There is, however, a dearth of cross-linguistic studies with a suitable number of participants such as to allow for generalizations about within- versus cross-language variation. To address these questions, our UK–German research team looks at both production and its online processing in perception. We use state-of-the-art methodologies to obtain sufficiently large datasets, combined with advanced statistical techniques, to study the forces that shape individual and cross-linguistic variation in speech production and perception in interaction with phonological contrast. We exploit differences in the phonological structures of American English, French, and German to systematically vary nasality and lip rounding, so that we can gauge whether different types of contrast behave similarly within a language. The project's more general impact is to contribute to our emergent knowledge of the dynamics of the perception-production link both in individuals and at a language-specific level.
Funded by IAFPA (2023)
Principal Investigator: Justin Lo
This study examines the impact of vocal effort on nasal coarticulation, using a combination of acoustic and articulatory methods to shed light on its phonetic effects. It further investigates individual variability of nasal coarticulation across different levels of vocal effort to explore its potential utility in forensic speaker comparison.
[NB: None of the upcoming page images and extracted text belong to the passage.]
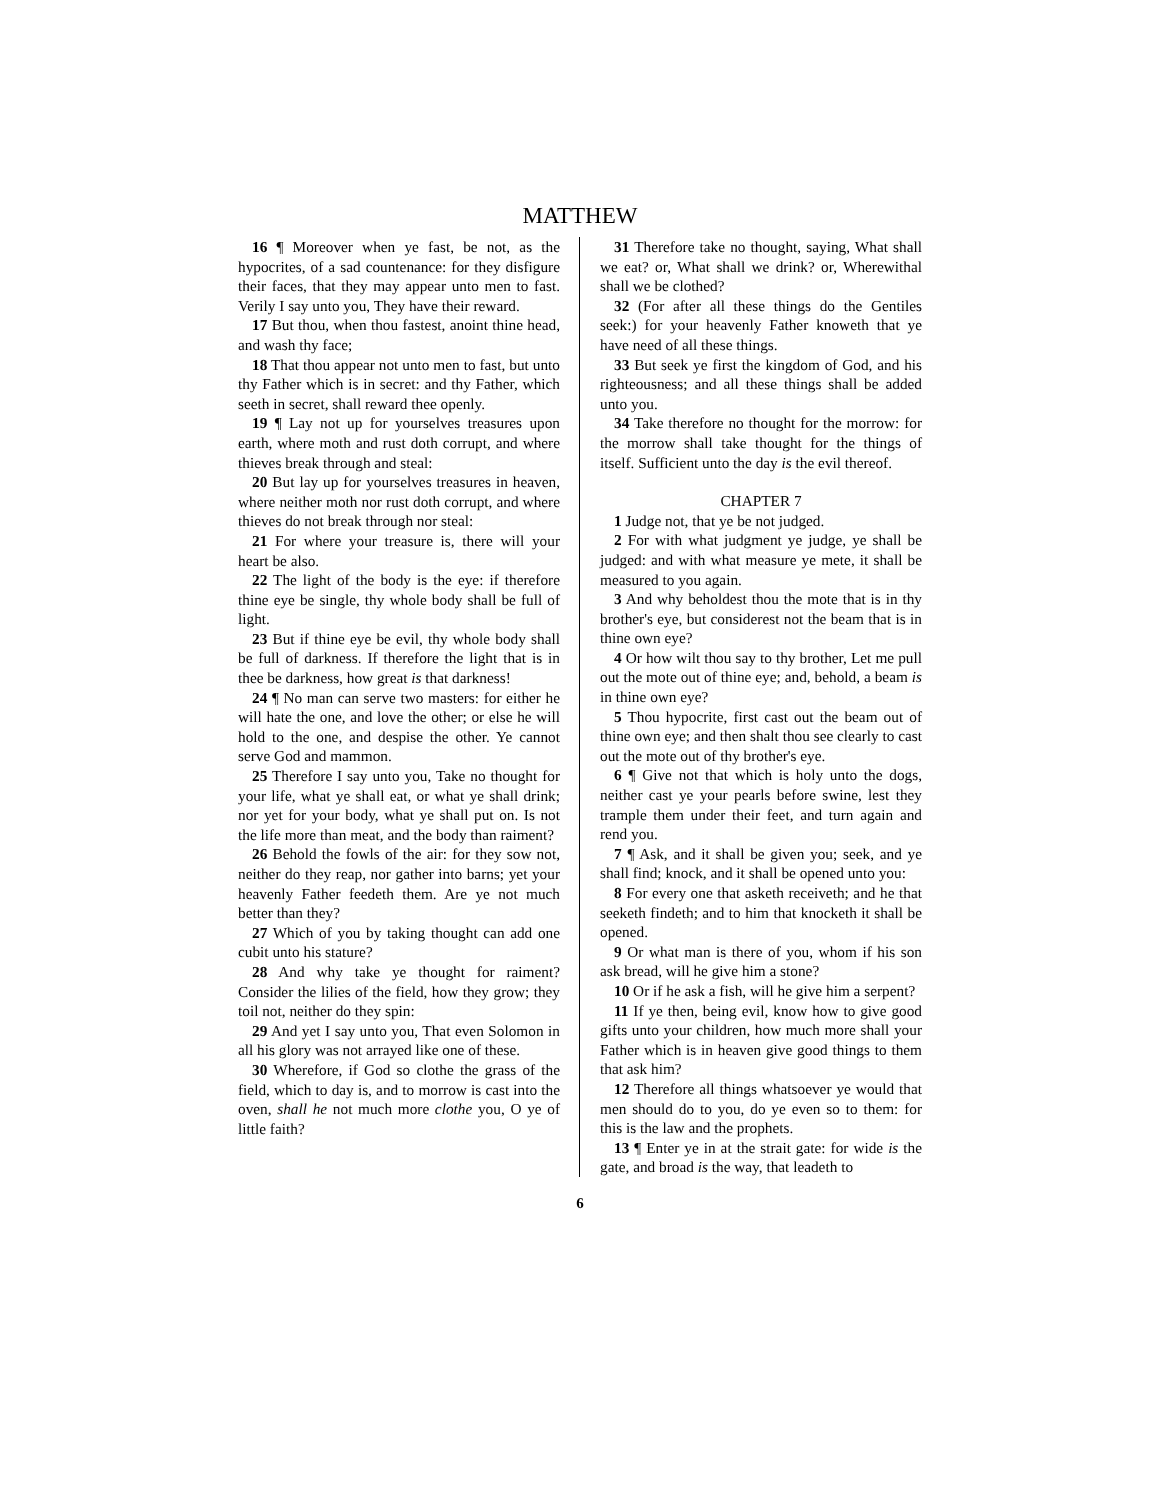MATTHEW
16 ¶ Moreover when ye fast, be not, as the hypocrites, of a sad countenance: for they disfigure their faces, that they may appear unto men to fast. Verily I say unto you, They have their reward.
17 But thou, when thou fastest, anoint thine head, and wash thy face;
18 That thou appear not unto men to fast, but unto thy Father which is in secret: and thy Father, which seeth in secret, shall reward thee openly.
19 ¶ Lay not up for yourselves treasures upon earth, where moth and rust doth corrupt, and where thieves break through and steal:
20 But lay up for yourselves treasures in heaven, where neither moth nor rust doth corrupt, and where thieves do not break through nor steal:
21 For where your treasure is, there will your heart be also.
22 The light of the body is the eye: if therefore thine eye be single, thy whole body shall be full of light.
23 But if thine eye be evil, thy whole body shall be full of darkness. If therefore the light that is in thee be darkness, how great is that darkness!
24 ¶ No man can serve two masters: for either he will hate the one, and love the other; or else he will hold to the one, and despise the other. Ye cannot serve God and mammon.
25 Therefore I say unto you, Take no thought for your life, what ye shall eat, or what ye shall drink; nor yet for your body, what ye shall put on. Is not the life more than meat, and the body than raiment?
26 Behold the fowls of the air: for they sow not, neither do they reap, nor gather into barns; yet your heavenly Father feedeth them. Are ye not much better than they?
27 Which of you by taking thought can add one cubit unto his stature?
28 And why take ye thought for raiment? Consider the lilies of the field, how they grow; they toil not, neither do they spin:
29 And yet I say unto you, That even Solomon in all his glory was not arrayed like one of these.
30 Wherefore, if God so clothe the grass of the field, which to day is, and to morrow is cast into the oven, shall he not much more clothe you, O ye of little faith?
31 Therefore take no thought, saying, What shall we eat? or, What shall we drink? or, Wherewithal shall we be clothed?
32 (For after all these things do the Gentiles seek:) for your heavenly Father knoweth that ye have need of all these things.
33 But seek ye first the kingdom of God, and his righteousness; and all these things shall be added unto you.
34 Take therefore no thought for the morrow: for the morrow shall take thought for the things of itself. Sufficient unto the day is the evil thereof.
CHAPTER 7
1 Judge not, that ye be not judged.
2 For with what judgment ye judge, ye shall be judged: and with what measure ye mete, it shall be measured to you again.
3 And why beholdest thou the mote that is in thy brother's eye, but considerest not the beam that is in thine own eye?
4 Or how wilt thou say to thy brother, Let me pull out the mote out of thine eye; and, behold, a beam is in thine own eye?
5 Thou hypocrite, first cast out the beam out of thine own eye; and then shalt thou see clearly to cast out the mote out of thy brother's eye.
6 ¶ Give not that which is holy unto the dogs, neither cast ye your pearls before swine, lest they trample them under their feet, and turn again and rend you.
7 ¶ Ask, and it shall be given you; seek, and ye shall find; knock, and it shall be opened unto you:
8 For every one that asketh receiveth; and he that seeketh findeth; and to him that knocketh it shall be opened.
9 Or what man is there of you, whom if his son ask bread, will he give him a stone?
10 Or if he ask a fish, will he give him a serpent?
11 If ye then, being evil, know how to give good gifts unto your children, how much more shall your Father which is in heaven give good things to them that ask him?
12 Therefore all things whatsoever ye would that men should do to you, do ye even so to them: for this is the law and the prophets.
13 ¶ Enter ye in at the strait gate: for wide is the gate, and broad is the way, that leadeth to
6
Project Coordinators: Stefano Coretta, Joseph Casillas, Timo Roettger
Many Speech Analyses is a large-scale collaborative project, in which teams of speech researchers independently analyse the same set of data to answer the same research question. Each team's analysis is then cross-reviewed and aggregated in a meta-analysis. Through international collaboration, the goal of the project is to increase the robustness and generalisability of the research outcome.